STORED DATA
......

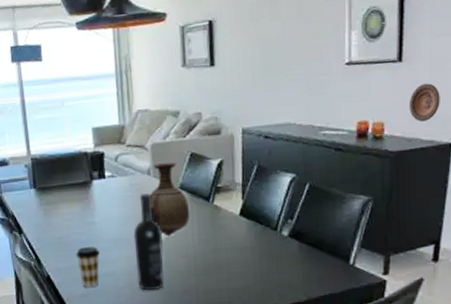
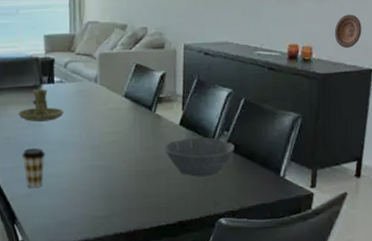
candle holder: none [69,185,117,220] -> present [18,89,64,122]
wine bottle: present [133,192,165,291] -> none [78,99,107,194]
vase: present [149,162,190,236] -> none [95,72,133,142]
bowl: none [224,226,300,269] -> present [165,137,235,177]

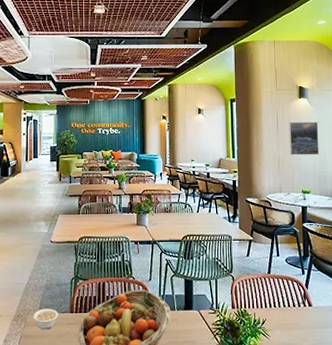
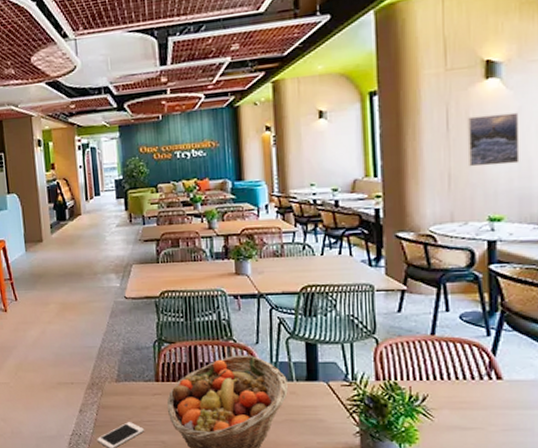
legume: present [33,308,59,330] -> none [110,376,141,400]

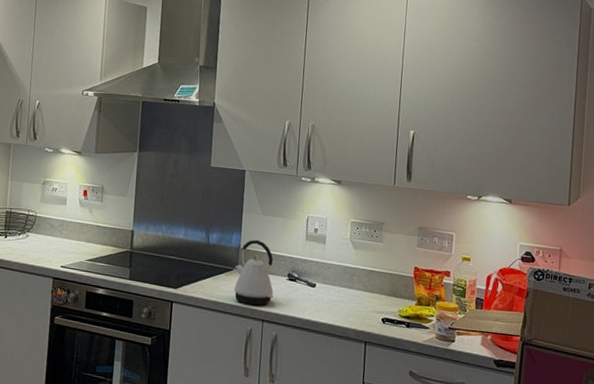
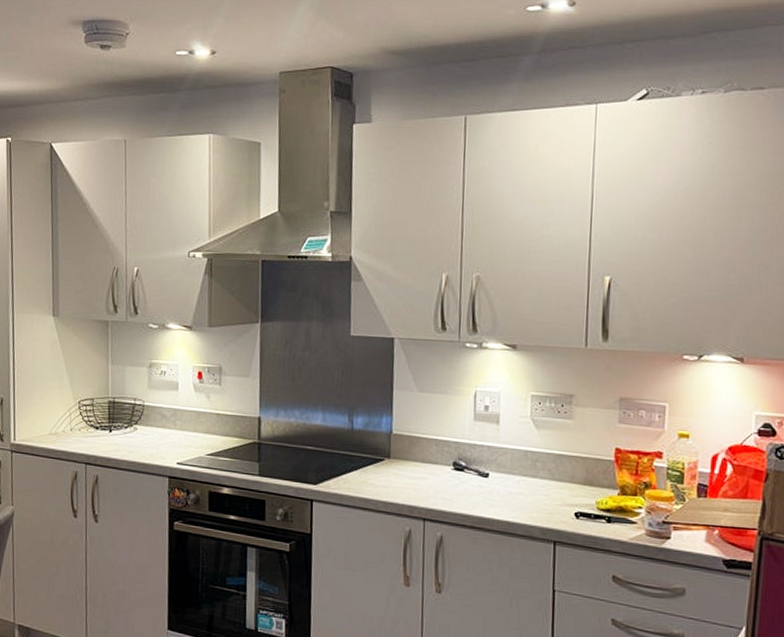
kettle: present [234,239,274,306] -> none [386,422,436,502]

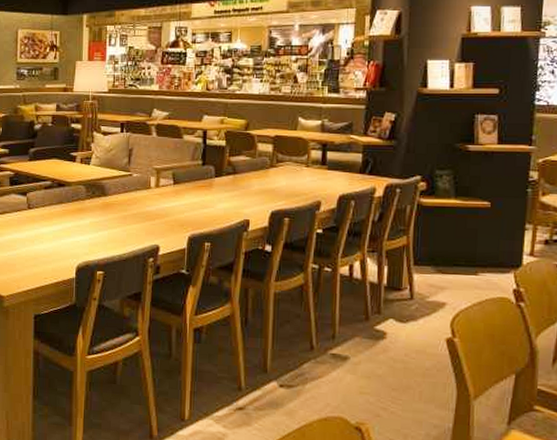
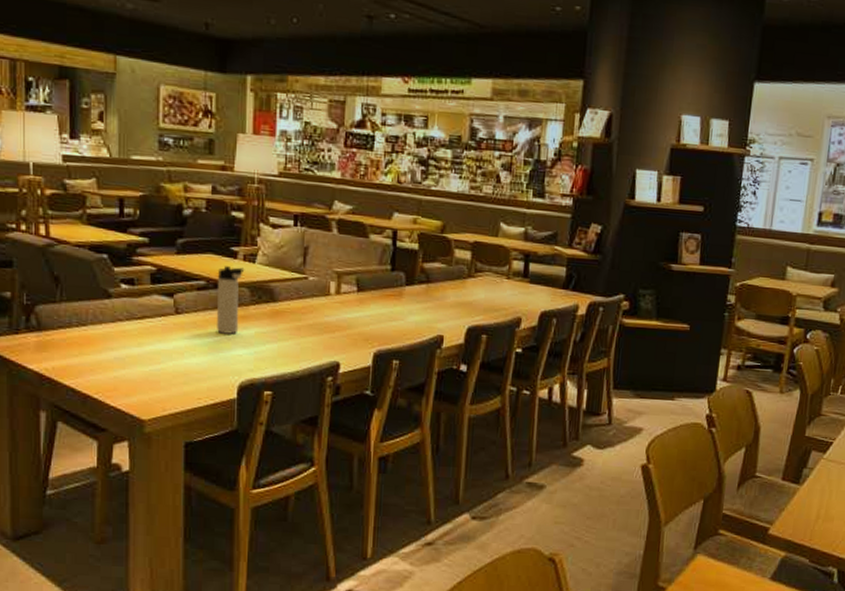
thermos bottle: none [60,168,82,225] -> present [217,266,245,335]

......

WHAT IS EXPECTED
Copy each line above that has the word "bottle".

ANSWER FOR THE TASK
wine bottle: present [133,192,165,291] -> none [78,99,107,194]
thermos bottle: none [60,168,82,225] -> present [217,266,245,335]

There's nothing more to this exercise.